Rentier concludeert nu dat wij moslims kunnen aanspreken op de parallellen met de Mekkaanse periode en ze de kans moeten geven om wél van dat zuivere Evangelie kennis te nemen. Naar mijn mening is dit een theoretische gedachtegang. Immers, juist in Medina is de glorie van de islam begonnen. Juist daar is de polemische, zelfs vijandige houding jegens joden en christenen in de islam verankerd geraakt en is ze deel gaan uitmaken van een eeuwenlange islamitische traditie. Mekka lospellen van Medina gaat gewoon niet.
Waarbij ik de vraag onbeantwoord laat of Mohammed uit zichzelf uit was op een „serieuze theologische uiteenzetting” met andere godsdiensten. Wie ”De historische Mohammed” (2005) van dr. J. J. G. Jansen leest, plaatst daarbij vraagtekens.
Twee sporen
De hoofdstukken over politiek prikkelen ook tot nadenken. Zoals het pleidooi om als christenen veel kritischer te zijn op onze rol in de internationale politiek. In hoeverre lijden islamitische landen onder westers machtsmisbruik en protectionisme?
Kritisch ben ik over de passages ten aanzien van de overheidstaak. De auteur bewandelt hier twee sporen, die nergens echt bij elkaar komen. Aan de ene kant zegt hij dat de overheid morele keuzes maakt. Christenen mogen het Evangelie als leidraad voor politiek handelen nemen en de publieke erkenning van Christus bevorderen. Aan de andere kant vindt de auteur dat de overheid geen ”civil religion” moet nastreven, ook geen christelijke heilstaat. De overheid moet niet proberen de erkenning van God te verbreiden. We dienen tolerant te zijn jegens moslims en mogen moskeebouw niet tegenhouden. De overheid heeft slechts de taak de samenleving leefbaar te houden.
Rentier onderbouwt dit door te stellen dat de overheidstaak geen christelijk ambt is. Van de calvinistische visie op de overheidstaak, zoals ook verwoord in artikel 36 van de Nederlandse Geloofsbelijdenis, neemt hij afstand.
Dit roept de vraag op in hoeverre de publieke belijdenis van het Evangelie (en daarmee van Christus’ Koningschap over het publieke leven) het publiek tolereren van afgodendienst wettigt. Op die vraag wordt niet ingegaan. Toch schemert er iets van verlegenheid met die tolerantie door de teksten heen, als Rentier zegt dat christenen de komst van een moskee natuurlijk wel betreuren en dat ze ook niet actief hoeven te pogen om aan moslims dezelfde rechten en faciliteiten toe te kennen als aan christenen.
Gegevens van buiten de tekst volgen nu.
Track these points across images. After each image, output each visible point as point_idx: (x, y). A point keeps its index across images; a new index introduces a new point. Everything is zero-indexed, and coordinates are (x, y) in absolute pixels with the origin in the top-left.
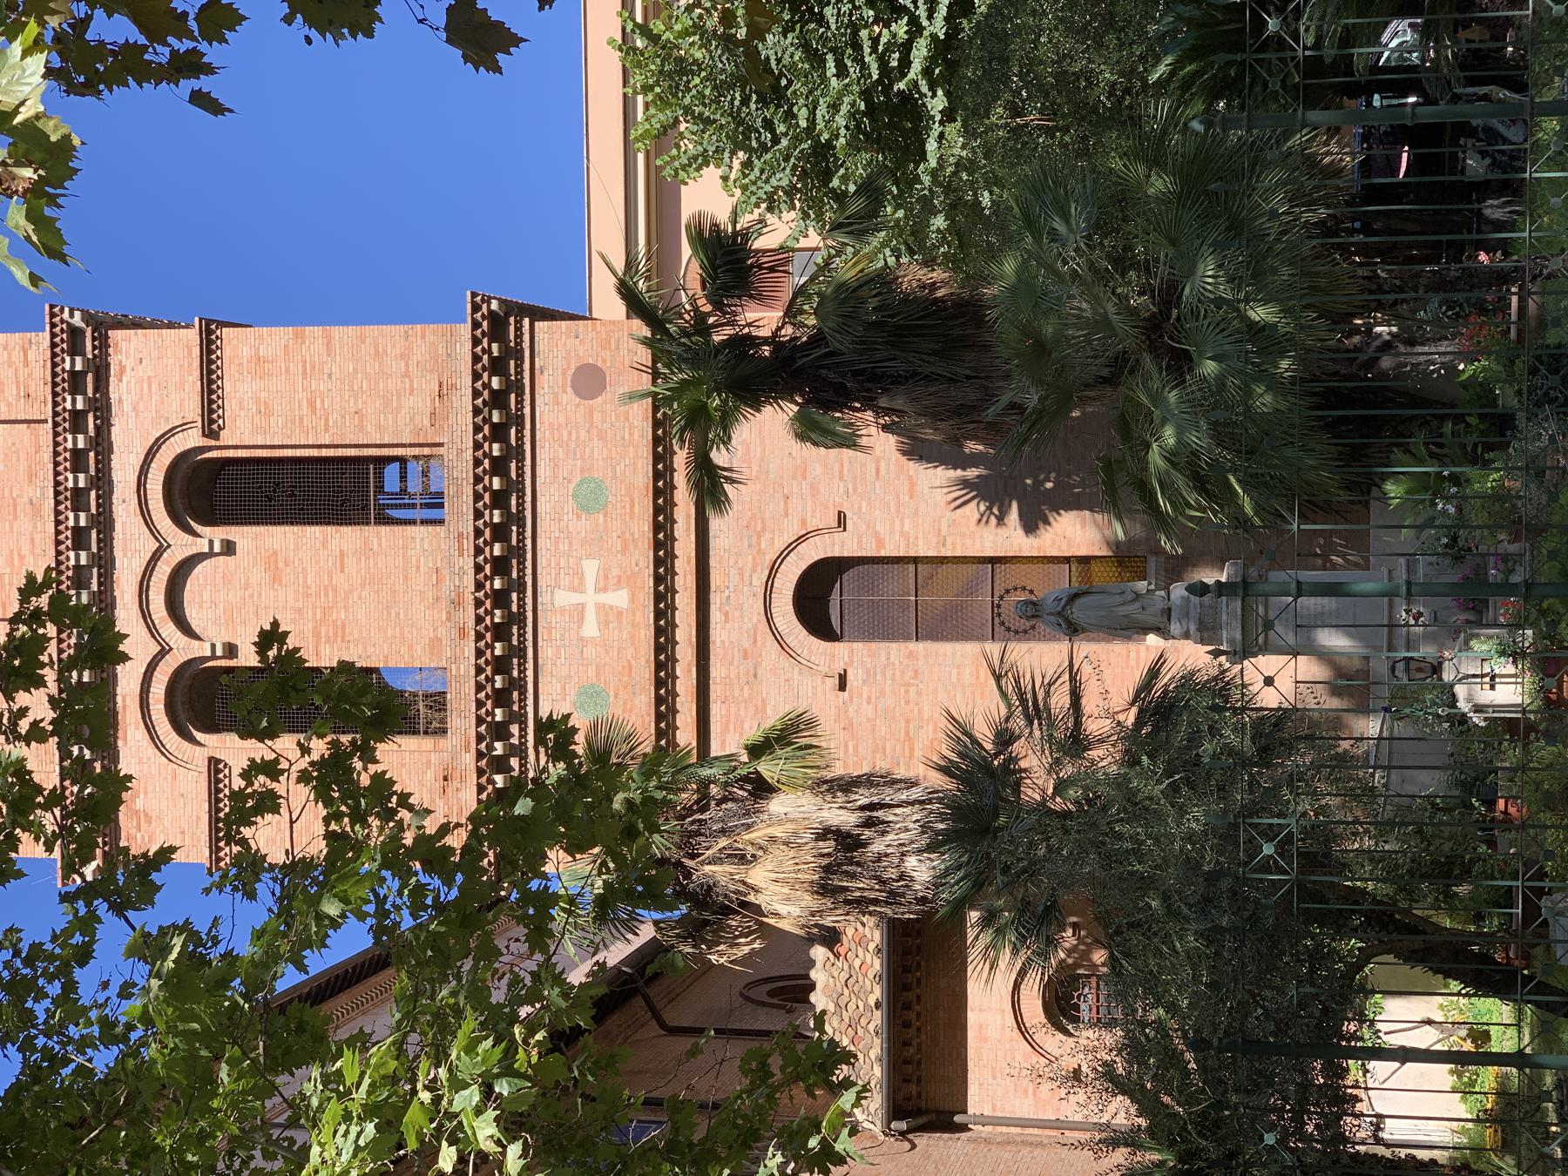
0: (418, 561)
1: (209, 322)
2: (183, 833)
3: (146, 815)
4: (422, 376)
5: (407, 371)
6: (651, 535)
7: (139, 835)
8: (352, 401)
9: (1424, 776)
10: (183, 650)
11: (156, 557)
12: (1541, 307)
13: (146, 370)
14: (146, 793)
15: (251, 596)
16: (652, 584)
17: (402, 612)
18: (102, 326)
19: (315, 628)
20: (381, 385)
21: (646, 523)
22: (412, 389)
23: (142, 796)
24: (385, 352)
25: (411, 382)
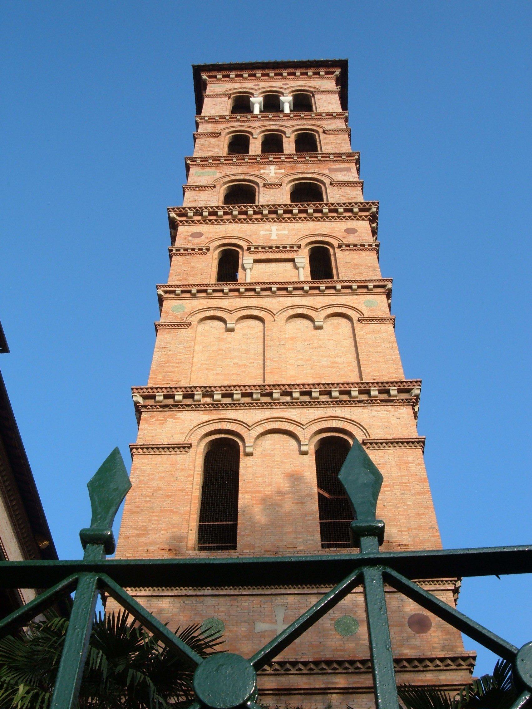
0: (300, 538)
1: (423, 442)
2: (153, 436)
3: (164, 423)
4: (410, 537)
5: (412, 529)
6: (323, 659)
7: (154, 420)
8: (390, 504)
9: (203, 181)
10: (249, 436)
11: (299, 424)
12: (407, 601)
13: (394, 421)
14: (175, 422)
15: (278, 464)
16: (290, 660)
17: (269, 531)
18: (414, 402)
19: (261, 491)
20: (402, 517)
21: (280, 265)
22: (401, 531)
23: (174, 421)
24: (422, 518)
25: (406, 531)
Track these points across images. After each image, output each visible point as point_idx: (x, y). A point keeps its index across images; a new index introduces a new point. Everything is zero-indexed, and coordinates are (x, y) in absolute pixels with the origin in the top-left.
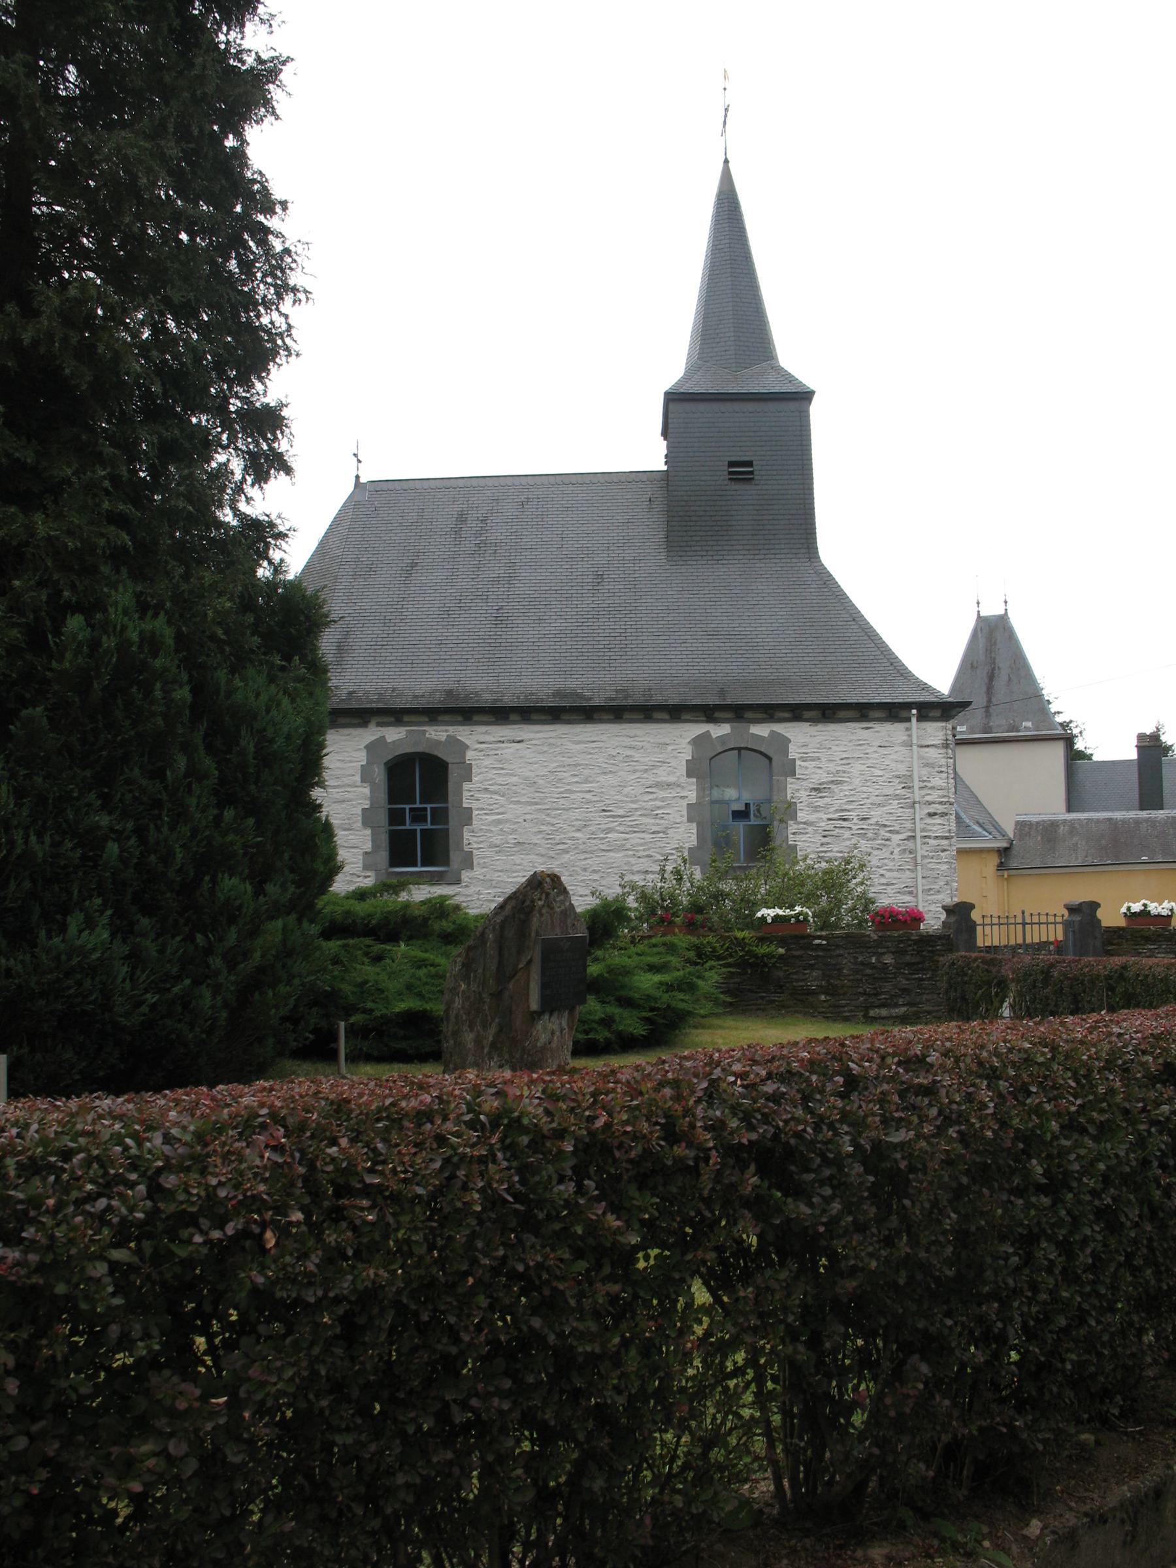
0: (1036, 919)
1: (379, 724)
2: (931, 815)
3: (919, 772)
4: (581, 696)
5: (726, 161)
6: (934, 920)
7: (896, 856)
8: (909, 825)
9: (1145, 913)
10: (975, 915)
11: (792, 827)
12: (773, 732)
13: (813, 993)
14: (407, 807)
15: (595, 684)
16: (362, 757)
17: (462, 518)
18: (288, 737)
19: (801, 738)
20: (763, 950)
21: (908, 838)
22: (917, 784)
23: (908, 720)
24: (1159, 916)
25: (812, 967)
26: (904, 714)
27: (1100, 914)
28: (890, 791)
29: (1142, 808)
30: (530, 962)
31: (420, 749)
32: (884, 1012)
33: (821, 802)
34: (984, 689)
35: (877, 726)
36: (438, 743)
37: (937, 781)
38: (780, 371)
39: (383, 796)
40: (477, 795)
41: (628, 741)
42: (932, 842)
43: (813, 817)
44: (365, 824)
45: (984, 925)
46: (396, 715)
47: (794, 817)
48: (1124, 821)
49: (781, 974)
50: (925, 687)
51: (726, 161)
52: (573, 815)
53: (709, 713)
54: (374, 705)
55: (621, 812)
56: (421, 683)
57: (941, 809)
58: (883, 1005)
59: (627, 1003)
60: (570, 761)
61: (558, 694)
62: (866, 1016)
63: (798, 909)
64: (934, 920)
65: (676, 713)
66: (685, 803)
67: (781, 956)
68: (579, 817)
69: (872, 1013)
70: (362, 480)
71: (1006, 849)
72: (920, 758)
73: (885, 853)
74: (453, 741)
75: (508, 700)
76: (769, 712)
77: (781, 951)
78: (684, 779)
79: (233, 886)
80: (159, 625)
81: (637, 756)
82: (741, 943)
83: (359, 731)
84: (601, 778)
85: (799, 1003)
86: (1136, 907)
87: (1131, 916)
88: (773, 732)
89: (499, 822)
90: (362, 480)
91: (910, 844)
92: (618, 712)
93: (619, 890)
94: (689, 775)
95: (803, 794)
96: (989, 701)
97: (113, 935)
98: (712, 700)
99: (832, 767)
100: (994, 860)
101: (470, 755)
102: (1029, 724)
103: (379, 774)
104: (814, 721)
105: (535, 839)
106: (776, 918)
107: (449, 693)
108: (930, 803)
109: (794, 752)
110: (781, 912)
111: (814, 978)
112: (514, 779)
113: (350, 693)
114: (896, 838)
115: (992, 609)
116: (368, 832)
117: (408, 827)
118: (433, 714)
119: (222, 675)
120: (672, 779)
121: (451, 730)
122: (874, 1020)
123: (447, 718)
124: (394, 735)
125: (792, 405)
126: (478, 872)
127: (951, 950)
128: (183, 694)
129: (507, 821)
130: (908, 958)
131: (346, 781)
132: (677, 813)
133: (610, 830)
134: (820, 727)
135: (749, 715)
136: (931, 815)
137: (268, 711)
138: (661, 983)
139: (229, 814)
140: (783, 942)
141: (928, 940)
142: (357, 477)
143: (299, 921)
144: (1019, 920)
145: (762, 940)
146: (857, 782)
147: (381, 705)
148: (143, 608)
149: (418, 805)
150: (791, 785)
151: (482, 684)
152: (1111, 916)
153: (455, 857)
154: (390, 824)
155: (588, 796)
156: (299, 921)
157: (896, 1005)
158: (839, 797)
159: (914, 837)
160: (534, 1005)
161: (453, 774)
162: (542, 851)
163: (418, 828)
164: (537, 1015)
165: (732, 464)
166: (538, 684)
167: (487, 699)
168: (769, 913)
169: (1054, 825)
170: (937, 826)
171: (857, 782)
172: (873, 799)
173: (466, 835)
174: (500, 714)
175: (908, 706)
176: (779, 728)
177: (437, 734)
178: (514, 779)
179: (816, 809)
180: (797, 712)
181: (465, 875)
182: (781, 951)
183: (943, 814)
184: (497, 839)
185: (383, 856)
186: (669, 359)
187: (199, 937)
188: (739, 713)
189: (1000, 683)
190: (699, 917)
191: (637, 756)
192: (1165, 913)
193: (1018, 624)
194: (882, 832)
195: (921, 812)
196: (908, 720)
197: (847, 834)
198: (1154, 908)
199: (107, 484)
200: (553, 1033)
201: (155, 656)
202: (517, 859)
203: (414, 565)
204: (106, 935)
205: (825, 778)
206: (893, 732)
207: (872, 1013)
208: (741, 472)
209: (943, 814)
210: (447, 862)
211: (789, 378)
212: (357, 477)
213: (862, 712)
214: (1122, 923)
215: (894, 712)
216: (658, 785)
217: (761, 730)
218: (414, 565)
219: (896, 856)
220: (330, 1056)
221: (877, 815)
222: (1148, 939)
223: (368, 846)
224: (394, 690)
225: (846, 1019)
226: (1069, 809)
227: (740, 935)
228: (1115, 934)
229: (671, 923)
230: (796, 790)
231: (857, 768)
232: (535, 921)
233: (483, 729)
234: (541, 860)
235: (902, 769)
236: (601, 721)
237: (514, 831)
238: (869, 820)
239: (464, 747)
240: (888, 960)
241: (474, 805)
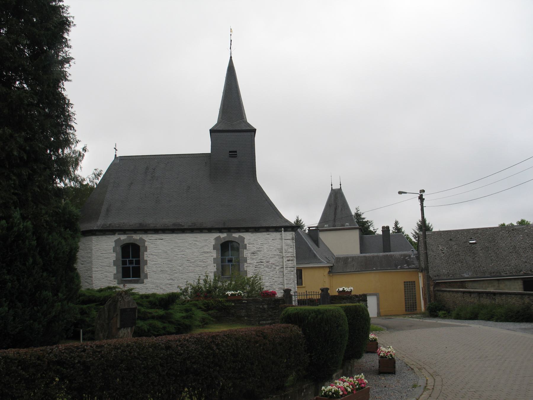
0: (310, 293)
1: (119, 234)
2: (288, 260)
3: (285, 247)
4: (181, 225)
5: (231, 57)
6: (280, 294)
7: (278, 273)
8: (281, 264)
9: (343, 291)
10: (292, 293)
11: (246, 265)
12: (239, 236)
13: (243, 317)
14: (128, 260)
15: (185, 222)
16: (113, 244)
17: (147, 168)
18: (63, 252)
19: (248, 238)
20: (227, 304)
21: (282, 268)
22: (284, 251)
23: (281, 231)
24: (348, 292)
25: (242, 309)
26: (280, 230)
27: (329, 291)
28: (275, 253)
29: (384, 252)
30: (117, 315)
31: (131, 242)
32: (264, 322)
33: (254, 257)
34: (333, 213)
35: (271, 233)
36: (137, 240)
37: (290, 250)
38: (246, 122)
39: (120, 256)
40: (149, 256)
41: (195, 239)
42: (289, 269)
43: (252, 262)
44: (114, 265)
45: (295, 295)
46: (123, 231)
47: (246, 261)
48: (369, 257)
49: (233, 311)
50: (287, 221)
51: (231, 57)
52: (178, 262)
53: (220, 230)
54: (117, 228)
55: (193, 261)
56: (134, 221)
57: (291, 258)
58: (264, 320)
59: (171, 322)
60: (177, 245)
61: (174, 225)
62: (259, 323)
63: (239, 291)
64: (280, 294)
65: (210, 230)
66: (213, 258)
67: (233, 306)
68: (178, 264)
69: (261, 322)
70: (117, 156)
71: (331, 267)
72: (285, 243)
73: (274, 272)
74: (141, 239)
75: (158, 227)
76: (239, 230)
77: (233, 304)
78: (212, 251)
79: (48, 294)
80: (29, 224)
81: (198, 243)
82: (221, 302)
83: (112, 236)
84: (187, 250)
85: (239, 319)
86: (341, 289)
87: (339, 292)
88: (239, 236)
89: (155, 264)
90: (117, 156)
91: (282, 270)
92: (192, 230)
93: (186, 286)
94: (214, 249)
95: (249, 255)
96: (335, 217)
97: (9, 309)
98: (221, 226)
99: (258, 246)
100: (327, 270)
101: (146, 244)
102: (348, 224)
103: (119, 250)
104: (252, 232)
105: (167, 269)
106: (232, 295)
107: (140, 224)
108: (288, 257)
109: (246, 242)
110: (233, 293)
111: (243, 313)
112: (160, 251)
113: (110, 224)
114: (277, 268)
115: (336, 187)
116: (115, 267)
117: (128, 266)
118: (135, 231)
119: (45, 235)
120: (208, 250)
121: (141, 236)
122: (262, 324)
123: (139, 232)
124: (123, 237)
125: (249, 134)
126: (149, 279)
127: (284, 303)
128: (34, 243)
129: (158, 264)
130: (271, 306)
131: (108, 251)
132: (211, 261)
133: (190, 266)
134: (254, 234)
135: (232, 231)
136: (288, 260)
137: (58, 245)
138: (182, 316)
139: (45, 274)
140: (233, 301)
141: (278, 300)
142: (116, 155)
143: (68, 303)
144: (305, 294)
145: (227, 301)
146: (265, 251)
147: (119, 228)
148: (24, 218)
149: (131, 259)
150: (245, 252)
151: (150, 222)
152: (333, 292)
153: (142, 275)
154: (123, 265)
155: (183, 256)
156: (68, 303)
157: (268, 320)
158: (260, 256)
159: (283, 267)
160: (118, 326)
161: (142, 249)
162: (169, 273)
163: (131, 266)
164: (120, 329)
165: (230, 152)
166: (167, 221)
167: (152, 226)
168: (229, 293)
169: (359, 256)
170: (290, 264)
171: (265, 251)
172: (271, 256)
173: (145, 268)
174: (156, 231)
175: (281, 227)
176: (242, 234)
177: (136, 237)
178: (160, 251)
179: (253, 259)
180: (247, 230)
181: (145, 281)
182: (233, 304)
183: (292, 260)
184: (155, 269)
185: (120, 275)
186: (213, 120)
187: (35, 308)
188: (229, 230)
189: (339, 209)
190: (208, 295)
191: (198, 243)
192: (349, 291)
193: (344, 191)
194: (274, 266)
195: (285, 260)
196: (281, 231)
197: (262, 267)
198: (346, 289)
199: (13, 185)
200: (125, 334)
201: (27, 233)
202: (161, 275)
203: (132, 183)
204: (7, 309)
205: (256, 249)
206: (276, 235)
207: (261, 322)
208: (233, 154)
209: (292, 260)
210: (139, 276)
211: (249, 125)
212: (116, 155)
213: (267, 229)
214: (337, 294)
215: (277, 229)
216: (204, 252)
217: (236, 235)
218: (132, 183)
219: (278, 273)
220: (78, 339)
221: (272, 261)
222: (344, 299)
223: (115, 272)
224: (124, 223)
225: (253, 325)
226: (361, 253)
227: (220, 300)
228: (334, 297)
229: (200, 296)
230: (246, 253)
231: (266, 246)
232: (119, 304)
233: (150, 235)
234: (168, 276)
235: (279, 247)
236: (187, 233)
237: (160, 267)
238: (268, 263)
239: (144, 241)
240: (266, 306)
241: (148, 259)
Waarom trekt hij de eerste lijn niet consequent door, namelijk dat christenpolitici mogen handelen in overeenstemming met hun overtuiging? Zolang zij hun politieke idealen binnen de grenzen van de democratische rechtsstaat proberen te verwezenlijken, is er toch niets mis?
Handelen
Iets anders is dat zij vaak moeten berusten in een uitkomst van het besluitvormingsproces die de hunne niet geweest zou zijn. Maar dat hoort bij democratie. Rentiers positie lijkt echter: je mag als christenpoliticus wel wat van de islam vinden, maar er niet naar handelen. Ik vrees dat politici met zo’n visie weinig kunnen. Tot slot: het boekje zou aan waarde gewonnen hebben als de auteur zijn visie vergeleken had met het multiculturalisme van het CDA, de theocratische visie van de SGP en de tussenpositie van de ChristenUnie.